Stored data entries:
□ □ □ □ □

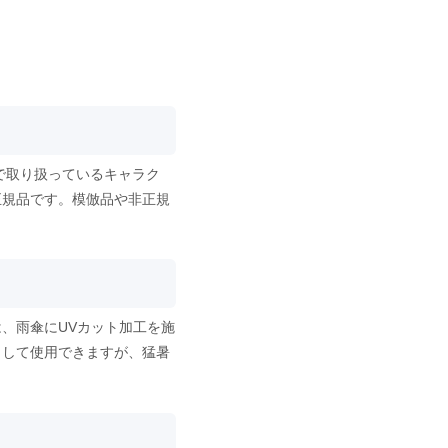
で取り扱っているキャラク
正規品です。模倣品や非正規
、雨傘にUVカット加工を施
として使用できますが、猛暑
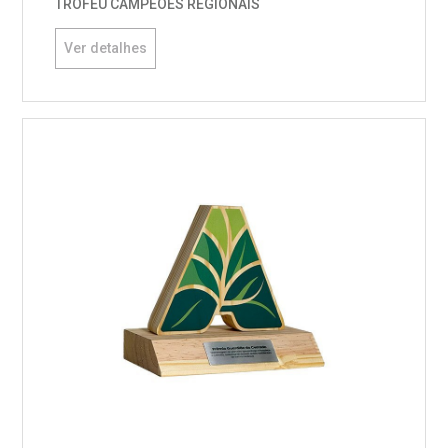
TROFÉU CAMPEÕES REGIONAIS
Ver detalhes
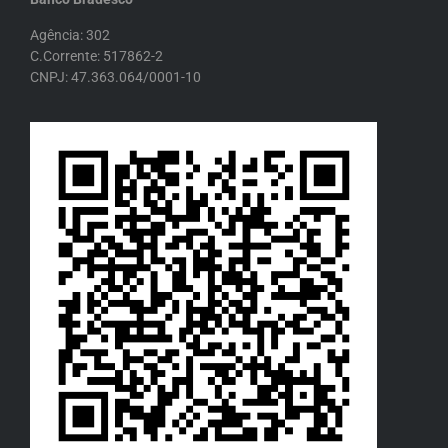
Agência: 302
C.Corrente: 517862-2
CNPJ: 47.363.064/0001-10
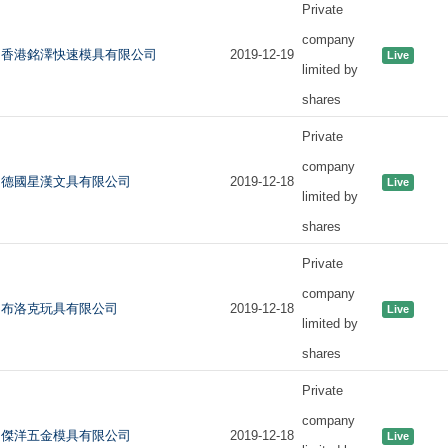
Private
company
香港銘澤快速模具有限公司
2019-12-19
Live
limited by
shares
Private
company
德國星漢文具有限公司
2019-12-18
Live
limited by
shares
Private
company
布洛克玩具有限公司
2019-12-18
Live
limited by
shares
Private
company
傑洋五金模具有限公司
2019-12-18
Live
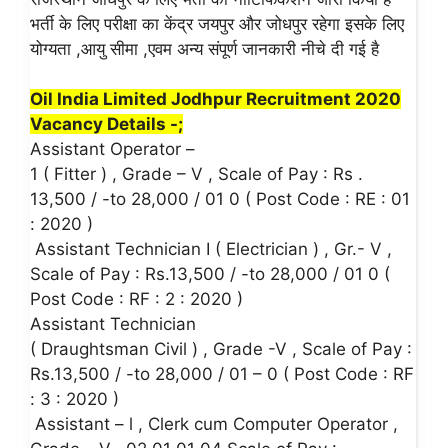
भर्ती के लिए परीक्षा का केंद्र जयपुर और जोधपुर रहेगा इसके लिए
योग्यता ,आयु सीमा ,एवम अन्य संपूर्ण जानकारी नीचे दी गई है
Oil India Limited Jodhpur Recruitment 2020
Vacancy Details -;
Assistant Operator –
1 ( Fitter ) , Grade – V , Scale of Pay : Rs .
13,500 / -to 28,000 / 01 0 ( Post Code : RE : 01
: 2020 )
Assistant Technician I ( Electrician ) , Gr.- V ,
Scale of Pay : Rs.13,500 / -to 28,000 / 01 0 (
Post Code : RF : 2 : 2020 )
Assistant Technician
( Draughtsman Civil ) , Grade -V , Scale of Pay :
Rs.13,500 / -to 28,000 / 01 – 0 ( Post Code : RF
: 3 : 2020 )
Assistant – l , Clerk cum Computer Operator ,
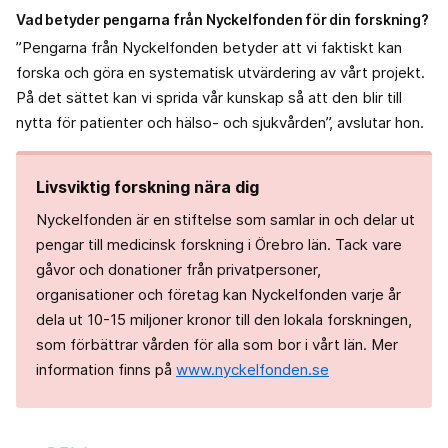
Vad betyder pengarna från Nyckelfonden för din forskning?
”Pengarna från Nyckelfonden betyder att vi faktiskt kan
forska och göra en systematisk utvärdering av vårt projekt.
På det sättet kan vi sprida vår kunskap så att den blir till
nytta för patienter och hälso- och sjukvården”, avslutar hon.
Livsviktig forskning nära dig
Nyckelfonden är en stiftelse som samlar in och delar ut
pengar till medicinsk forskning i Örebro län. Tack vare
gåvor och donationer från privatpersoner,
organisationer och företag kan Nyckelfonden varje år
dela ut 10-15 miljoner kronor till den lokala forskningen,
som förbättrar vården för alla som bor i vårt län. Mer
information finns på
www.nyckelfonden.se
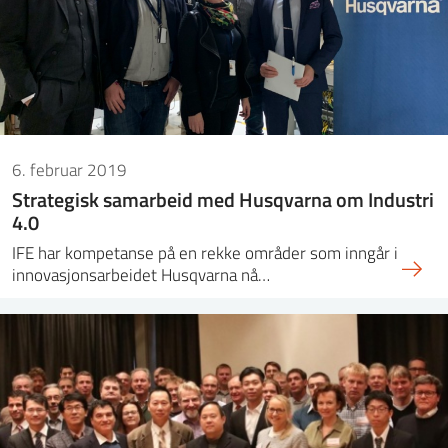
6. februar 2019
Strategisk samarbeid med Husqvarna om Industri
4.0
IFE har kompetanse på en rekke områder som inngår i
innovasjonsarbeidet Husqvarna nå…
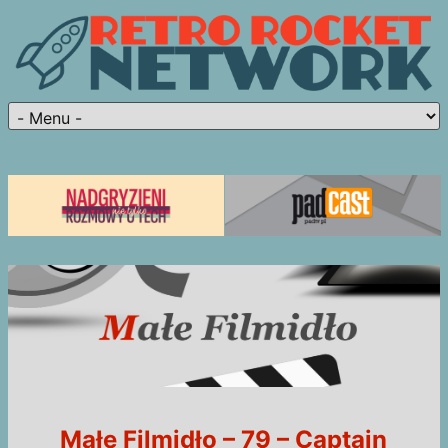
Małe Filmidło – 79 – Captain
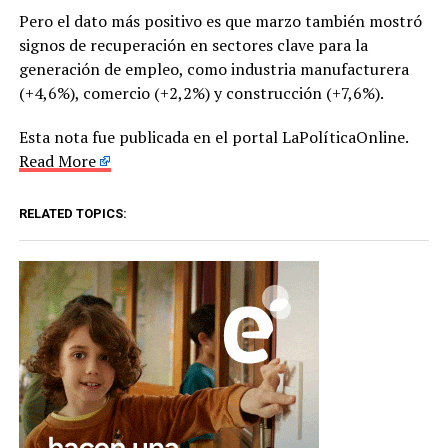
Pero el dato más positivo es que marzo también mostró
signos de recuperación en sectores clave para la
generación de empleo, como industria manufacturera
(+4,6%), comercio (+2,2%) y construcción (+7,6%).
Esta nota fue publicada en el portal LaPolíticaOnline.
Read More
RELATED TOPICS:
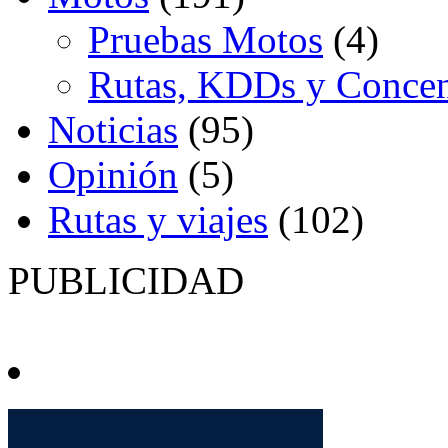
Pruebas Motos
(4)
Rutas, KDDs y Concen
Noticias
(95)
Opinión
(5)
Rutas y viajes
(102)
PUBLICIDAD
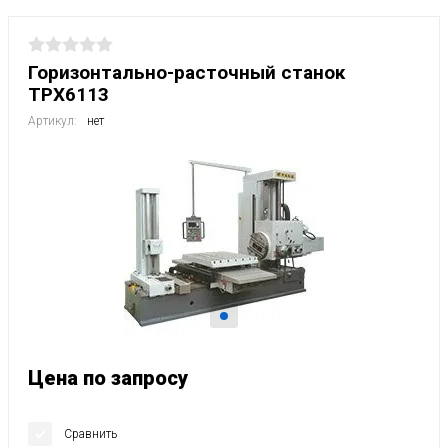
Горизонтально-расточный станок
TPX6113
Артикул:
нет
Цена по запросу
Сравнить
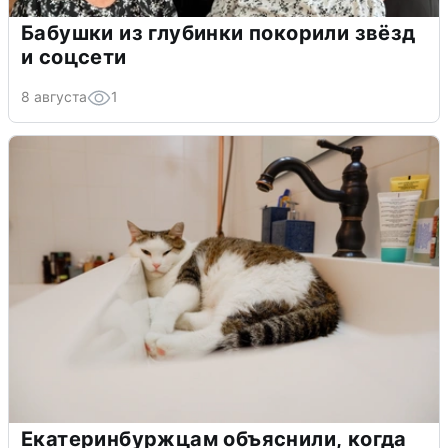
Бабушки из глубинки покорили звёзд
и соцсети
8 августа
1
Екатеринбуржцам объяснили, когда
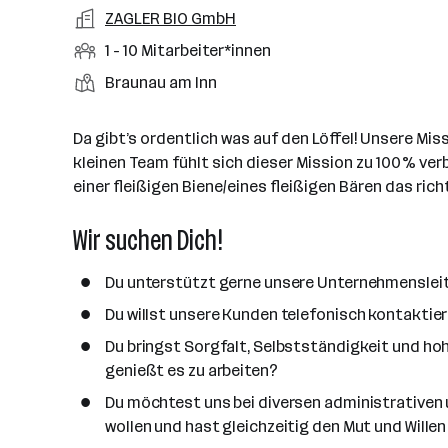
a
m
e
o
A
ZAGLER BIO GmbH
e
s
r
o
n
r
r
b
f
M
1 - 10 Mitarbeiter*innen
t
d
e
t
b
e
e
i
e
S
S
Braunau am Inn
e
n
l
t
l
t
t
i
e
d
a
l
e
a
t
Da gibt’s ordentlich was auf den Löffel! Unsere Mis
e
r
l
n
g
kleinen Team fühlt sich dieser Mission zu 100% verb
r
b
l
d
e
einer fleißigen Biene/eines fleißigen Bären das richt
e
e
o
b
i
n
r
Wir suchen Dich!
e
t
t
r
e
e
Du unterstützt gerne unsere Unternehmensleit
r
*
Du willst unsere Kunden telefonisch kontaktie
i
Du bringst Sorgfalt, Selbstständigkeit und ho
n
genießt es zu arbeiten?
n
Du möchtest uns bei diversen administrativen 
e
wollen und hast gleichzeitig den Mut und Will
n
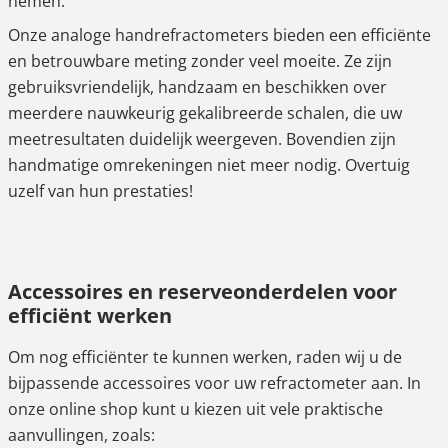
nemen.
Onze analoge handrefractometers bieden een efficiënte
en betrouwbare meting zonder veel moeite. Ze zijn
gebruiksvriendelijk, handzaam en beschikken over
meerdere nauwkeurig gekalibreerde schalen, die uw
meetresultaten duidelijk weergeven. Bovendien zijn
handmatige omrekeningen niet meer nodig. Overtuig
uzelf van hun prestaties!
Accessoires en reserveonderdelen voor
efficiënt werken
Om nog efficiënter te kunnen werken, raden wij u de
bijpassende accessoires voor uw refractometer aan. In
onze online shop kunt u kiezen uit vele praktische
aanvullingen, zoals:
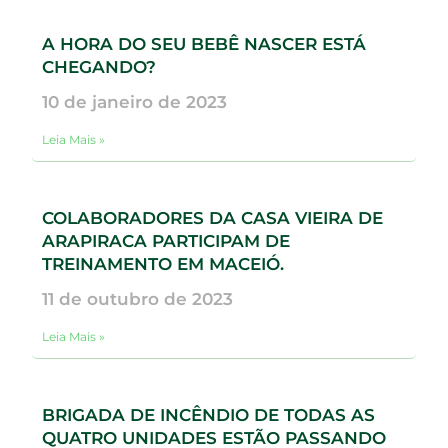
A HORA DO SEU BEBÊ NASCER ESTÁ
CHEGANDO?
10 de janeiro de 2023
Leia Mais »
COLABORADORES DA CASA VIEIRA DE
ARAPIRACA PARTICIPAM DE
TREINAMENTO EM MACEIÓ.
11 de outubro de 2023
Leia Mais »
BRIGADA DE INCÊNDIO DE TODAS AS
QUATRO UNIDADES ESTÃO PASSANDO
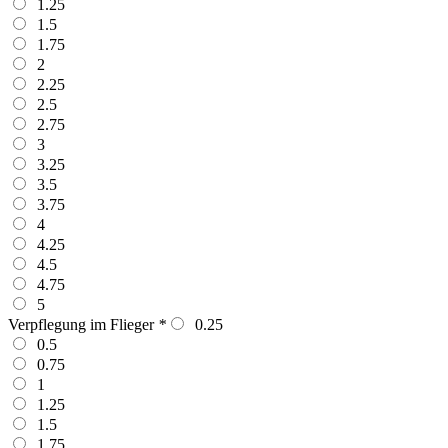
1.25
1.5
1.75
2
2.25
2.5
2.75
3
3.25
3.5
3.75
4
4.25
4.5
4.75
5
Verpflegung im Flieger
*
0.25
0.5
0.75
1
1.25
1.5
1.75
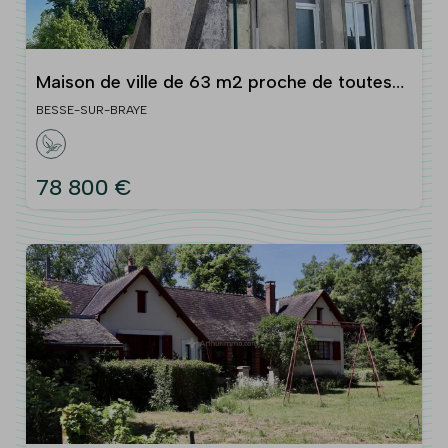
Maison de ville de 63 m2 proche de toutes
commodités
BESSE-SUR-BRAYE
78 800 €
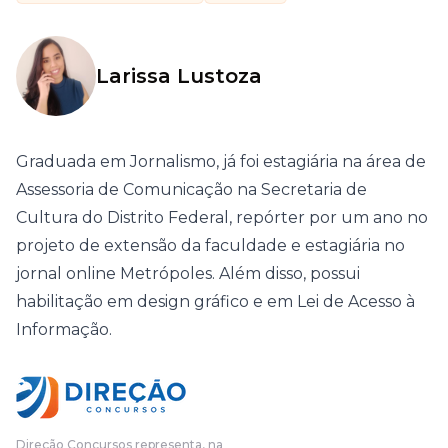
Larissa Lustoza
Graduada em Jornalismo, já foi estagiária na área de
Assessoria de Comunicação na Secretaria de
Cultura do Distrito Federal, repórter por um ano no
projeto de extensão da faculdade e estagiária no
jornal online Metrópoles. Além disso, possui
habilitação em design gráfico e em Lei de Acesso à
Informação.
Direção Concursos representa, na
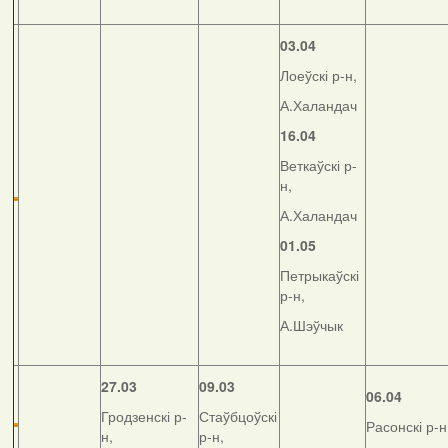
03.04
Лоеўскі р-н,
А.Халандач
16.04
Веткаўскі р-
н,
А.Халандач
01.05
Петрыкаўскі
р-н,
А.Шэўчык
27.03
09.03
06.04
Гродзенскі р-
Стаўбцоўскі
Расонскі р-н
н,
р-н,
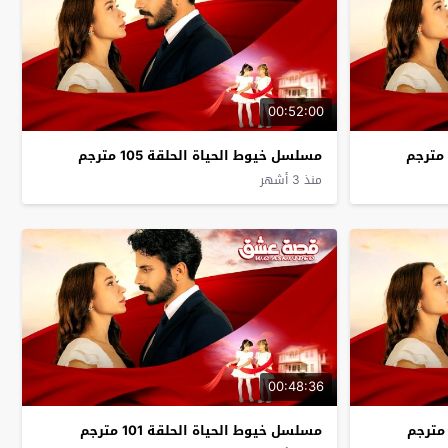
00:52:00
مسلسل خيوط الحياة الحلقة 105 مترجم
منذ 3 أشهر
00:48:36
مسلسل خيوط الحياة الحلقة 101 مترجم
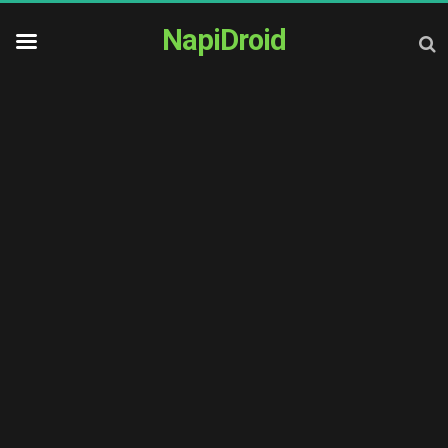
NapiDroid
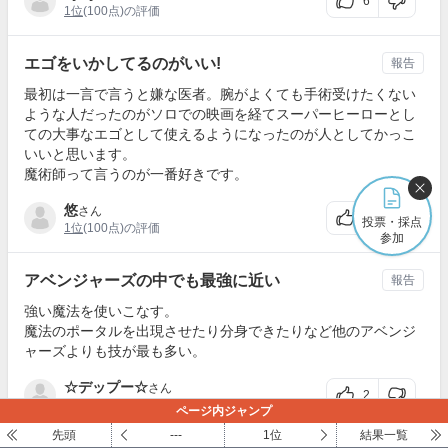
6
1位
(100点)の評価
エゴをいかしてるのがいい!
報告
最初は一言で言うと嫌な医者。腕がよくても手術受けたくない
ような人だったのがソロでの映画を経てスーパーヒーローとし
ての大事なエゴとして使えるようになったのが人としてかっこ
いいと思います。
魔術師って言うのが一番好きです。
悠
さん
0
投票・採点
1位
(100点)の評価
参加
アベンジャーズの中でも最強に近い
報告
強い魔法を使いこなす。
魔法のポータルを出現させたり分身できたりなど他のアベンジ
ャーズよりも技が最も多い。
☆デップー☆
さん
2
1位
(100点)の評価
ページ内ジャンプ
先頭
---
1位
結果一覧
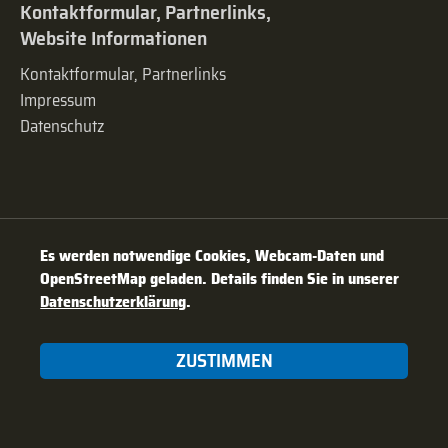
Kontaktformular, Partnerlinks,
Website Informationen
Kontaktformular, Partnerlinks
Impressum
Datenschutz
Es werden notwendige Cookies, Webcam-Daten und
OpenStreetMap geladen. Details finden Sie in unserer
Datenschutzerklärung
.
ZUSTIMMEN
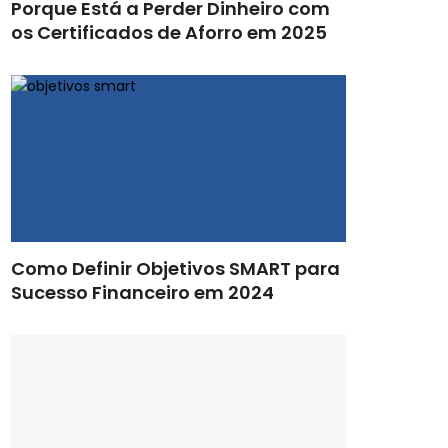
Porque Está a Perder Dinheiro com
os Certificados de Aforro em 2025
Como Definir Objetivos SMART para
Sucesso Financeiro em 2024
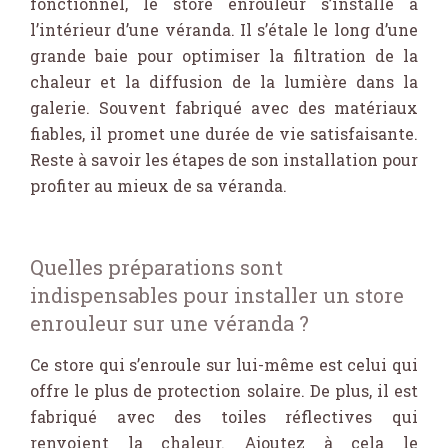
fonctionnel, le store enrouleur s’installe à
l’intérieur d’une véranda. Il s’étale le long d’une
grande baie pour optimiser la filtration de la
chaleur et la diffusion de la lumière dans la
galerie. Souvent fabriqué avec des matériaux
fiables, il promet une durée de vie satisfaisante.
Reste à savoir les étapes de son installation pour
profiter au mieux de sa véranda.
Quelles préparations sont
indispensables pour installer un store
enrouleur sur une véranda ?
Ce store qui s’enroule sur lui-même est celui qui
offre le plus de protection solaire. De plus, il est
fabriqué avec des toiles réflectives qui
renvoient la chaleur. Ajoutez à cela le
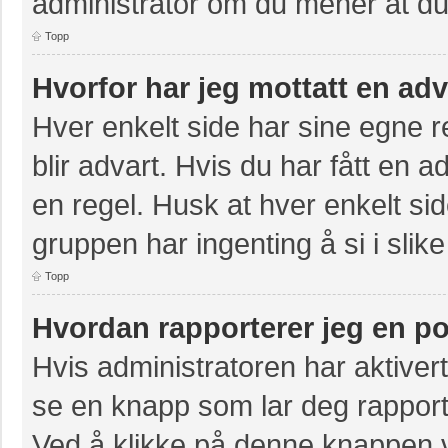
administrator om du mener at du b
Topp
Hvorfor har jeg mottatt en ad
Hver enkelt side har sine egne re
blir advart. Hvis du har fått en a
en regel. Husk at hver enkelt sid
gruppen har ingenting å si i slike
Topp
Hvordan rapporterer jeg en po
Hvis administratoren har aktivert
se en knapp som lar deg rapporte
Ved å klikke på denne knappen vi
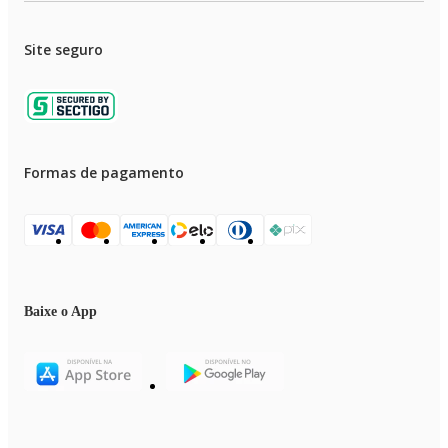
Site seguro
Formas de pagamento
Baixe o App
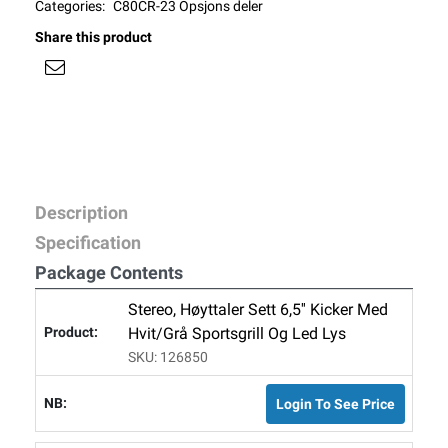
Categories:
C80CR-23 Opsjons deler
Share this product
Description
Specification
Package Contents
Stereo, Høyttaler Sett 6,5'' Kicker Med
Hvit/grå Sportsgrill Og Led Lys
SKU: 126850
Login To See Price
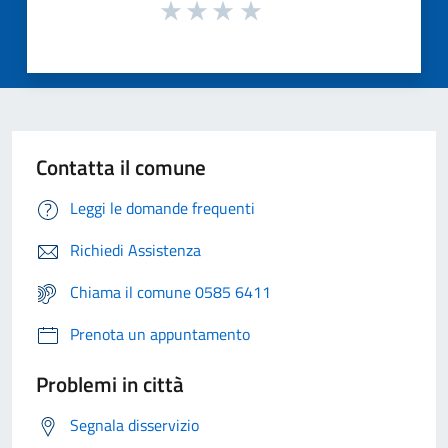
Contatta il comune
Leggi le domande frequenti
Richiedi Assistenza
Chiama il comune 0585 6411
Prenota un appuntamento
Problemi in città
Segnala disservizio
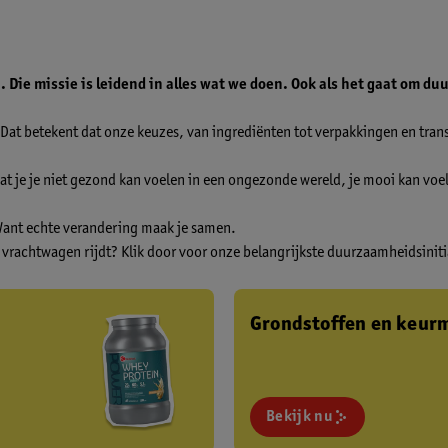
 Die missie is leidend in alles wat we doen. Ook als het gaat om d
Dat betekent dat onze keuzes, van ingrediënten tot verpakkingen en tra
t je je niet gezond kan voelen in een ongezonde wereld, je mooi kan voel
 Want echte verandering maak je samen.
e vrachtwagen rijdt? Klik door voor onze belangrijkste duurzaamheidsinit
Grondstoffen en keur
Bekijk nu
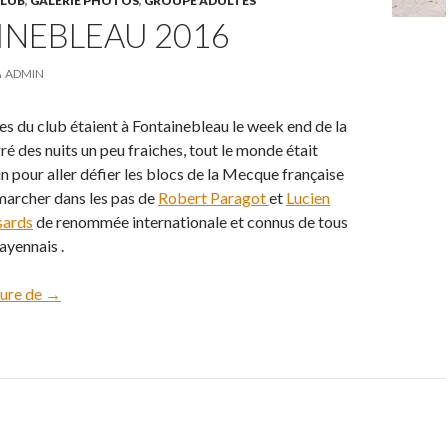
CLUB
,
GALERIE PHOTOS
,
GROUPE ADULTES
INEBLEAU 2016
ADMIN
 du club étaient à Fontainebleau le week end de la
é des nuits un peu fraiches, tout le monde était
in pour aller défier les blocs de la Mecque française
 marcher dans les pas de
Robert Paragot
et
Lucien
sards
de renommée internationale et connus de tous
ayennais .
ture de
Fontainebleau 2016
→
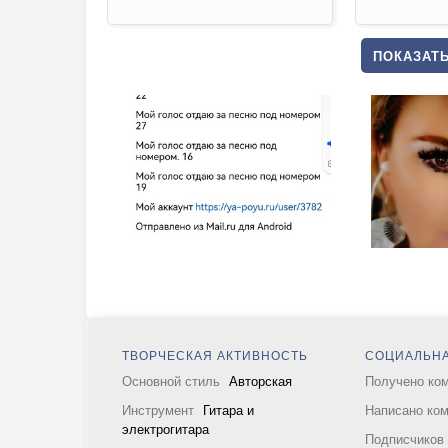
ПОКАЗАТЬ
ТВОРЧЕСКАЯ АКТИВНОСТЬ
СОЦИАЛЬНА
Основной стиль
Авторская
Получено ко
Инструмент
Гитара и
Написано ко
электрогитара
Подписчико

□ □ □ □ □

## AIM OF THE TASK
From the entries above, copy each line holding "voor".

## RESULT OF THE EXERCISE
Accessoires en reserveonderdelen voor
bijpassende accessoires voor uw refractometer aan. In
e vrachtwagen rijdt? Klik door voor onze belangrijkste duurzaamheidsinit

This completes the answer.